The photosynthetic organs of plants are very sensitive to heavy metal stress [26]. Cd can affect various processes of photosynthesis. Zhu et al. concluded that Cd affects photosynthesis in two different ways: (1) directly, by affecting the chloroplast structure, photosynthetic pigments, fluorescence parameters, electron transfer, and the Calvin cycle enzyme activities [27,28]; and (2) indirectly, through factors such as water status, stomatal opening and closing, and other factors that can affect intercellular and intracellular CO₂ contents [29]. In this study, Pn was inhibited at high Cd levels, indicating that Cd did not directly affect the photosynthesis of P. divaricata. At the same time, deficiencies in different nutrient elements can affect chlorophyll and fluorescence parameters. In this study, the element content was similar to the leaf pigment content; therefore, Cd did not significantly reduce it. This also indicates that Cd did not affect photosynthesis indirectly through nutrient element deficiencies.

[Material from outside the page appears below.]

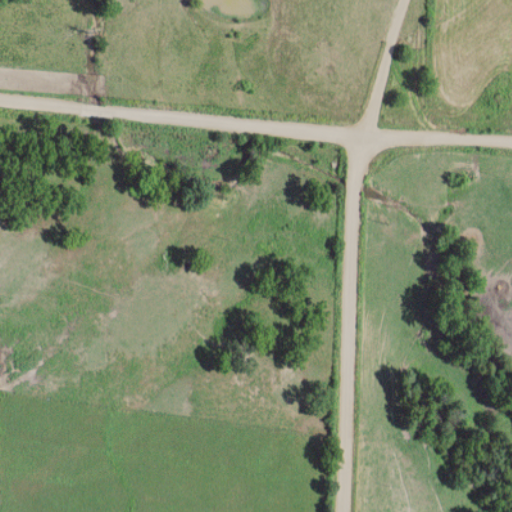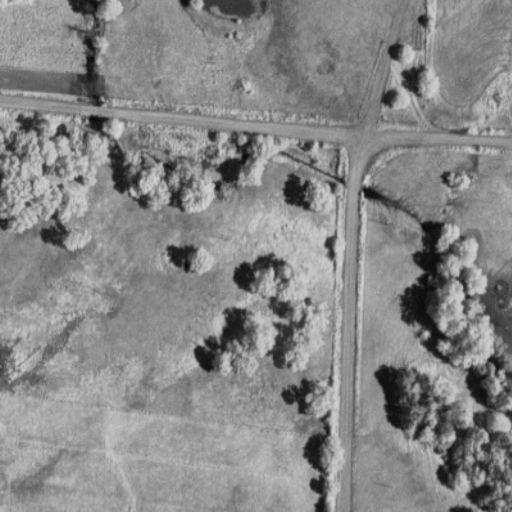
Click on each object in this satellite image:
road: (382, 68)
road: (255, 125)
road: (350, 324)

Stomatal density was positively correlated with stomatal conductance g_s, net photosynthetic rate Pn, and water use efficiency [30]. Stomatal closure is an important factor controlling biological carbon fixation [31]. In this study, the plant water content was altered under 50–75 μM Cd. This significant decrease is directly related to stomatal conductance, mesophyll conductance, stomatal density, stomatal opening and closure, and leaf density. Tang et al. suggested that when SL increases, Ci decreases [32]. We can conclude that stomatal closure is the main reason for the photosynthetic rate decrease. In this study, we can conclude that stomatal limitations were one of the reasons for the reduction of the photosynthetic rate of P. divaricata. Our research results are consistent with those of many studies under different stress conditions [33]. However, certain studies have demonstrated that Cd could reduce AN, GS, and E in rice [34] and peanut [35] but could increase stomatal density and Ci. These differences may be related to the different plants studied. The mesophyll conductance (g_m) is considered to play a more important role than stomatal conductance in leaf photosynthesis [36]. Many studies have shown that mesophyll conductance g_m is relatively very low in high Cd concentration, which results in the chloroplast matrix CO₂ concentration (Cc) being relatively lower compared to the intercellular CO₂ (Ci) concentration, further confirming its limiting effect on photosynthesis [37]. In this study, g_m decreased due to the reduction of mesophyll and chloroplast surfaces and changes in leaf morphology caused by Cd, consistent with the research results under water, salt, and Zn stress [38,39].

5. Conclusions

This study demonstrated that P. divaricata has strong Cd tolerance and Cd accumulation capacity. P. divaricata showed a phenomenon of “growth promotion in low concentrations and growth inhibition in high concentrations” under Cd treatment. At Cd concentrations below 25 μM, there was no Cd toxicity in plant growth and photosynthesis, but high concentrations of Cd inhibited plant growth and photosynthetic physiological processes. The above-ground and below-ground parts of P. divaricata differed in their response to Cd stress. In the above-ground tissues, membrane lipid peroxidation were mainly eliminated through the action of various antioxidants. At the same time, in the roots, mainly Cd stress tolerance was exerted by reduced enzyme production. Diffusion limitations (stomatal limitation and mesophyll conductance limitation) mainly contributed to the total photosynthetic limitations under Cd treatment. To conclude, 5–75 μM Cd did not directly affect the photosynthesis of P. divaricata. The inhibition of the photosynthetic efficiency of P. divaricata under high Cd concentrations was indirectly caused by the impact of Cd on leaf morphology.